Easter egg hunting is a favourite pastime of video game players, with some absolutely wild secrets being discovered over the years, simply by puzzling through games, exploring the edges of maps, and sorting through pesky game data files. The latest secret took a long time to discover – seven years, in fact – but this Witcher 3 easter egg is certainly worth waiting for.
The hunt for the egg reportedly began after Philipp Weber, Witcher 3 Quest Designer, dropped hints at a special easter egg that hadn’t yet been found. It had to do with Vivienne de Tabris, a minor character in the game’s Blood & Wine DLC that had been cursed to slowly transform into a bird monster known as an oriole.
To cure this curse, Geralt can either transfer it to Vivienne’s partner, or cure it entirely, with the knowledge that Vivienne will die in seven years should this happen. Most players never saw the results of this decision – but as it turns out, Vivienne will actually die if seven years pass in-game.
YouTuber user xLetalis, who frequently posts videos about Witcher lore, finally discovered this egg by manipulating the game’s clock.

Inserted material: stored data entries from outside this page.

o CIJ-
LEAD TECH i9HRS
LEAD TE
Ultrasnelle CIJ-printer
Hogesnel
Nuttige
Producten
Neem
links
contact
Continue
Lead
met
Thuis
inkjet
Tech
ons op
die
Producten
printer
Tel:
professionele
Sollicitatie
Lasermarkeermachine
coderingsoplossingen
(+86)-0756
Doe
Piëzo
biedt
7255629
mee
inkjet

By speeding up time so that seven years passed, xLetalis was able to watch Vivienne walk through Skellige one last time, and then drop dead.
Given the ester egg requires manipulation of the game’s clock to function, it’s likely most players will never encounter this secret.
But xLetalis didn’t stop there. While playing around with the game’s clock, they decided to keep going forward – just to see what would happen.
It turns out ‘the end of the world’ is what happens.
After around 10 in-game years, it appears The Witcher 3 can no longer cope with time.
Parts of the game begin to ‘bleed’ and turn red. The sky turns white and tree textures vanish. Time goes into the negative and as xLetalis puts it, ‘the world breaks’. When travelling through cities and towns in this odd state, strange orbs of white light appear and begin to flood the world.
It appears that while The Witcher 3: Wild Hunt is a technical marvel, it can’t handle too much in-game time, and hasn’t been programmed to function beyond a certain point. No player was ever meant to spend so long in the game, and these orbs are a warning to players who venture so far out.
While it’s unlikely players will run into this bug in their own playthrough, it’s a nifty look at the limitations of the game. It’s not quite the easter egg Weber had in mind when he directed players to Vivienne, but it’s a great discovery all the same.
It turns out that nearly a decade later, The Witcher 3 still has secrets just waiting to be uncovered.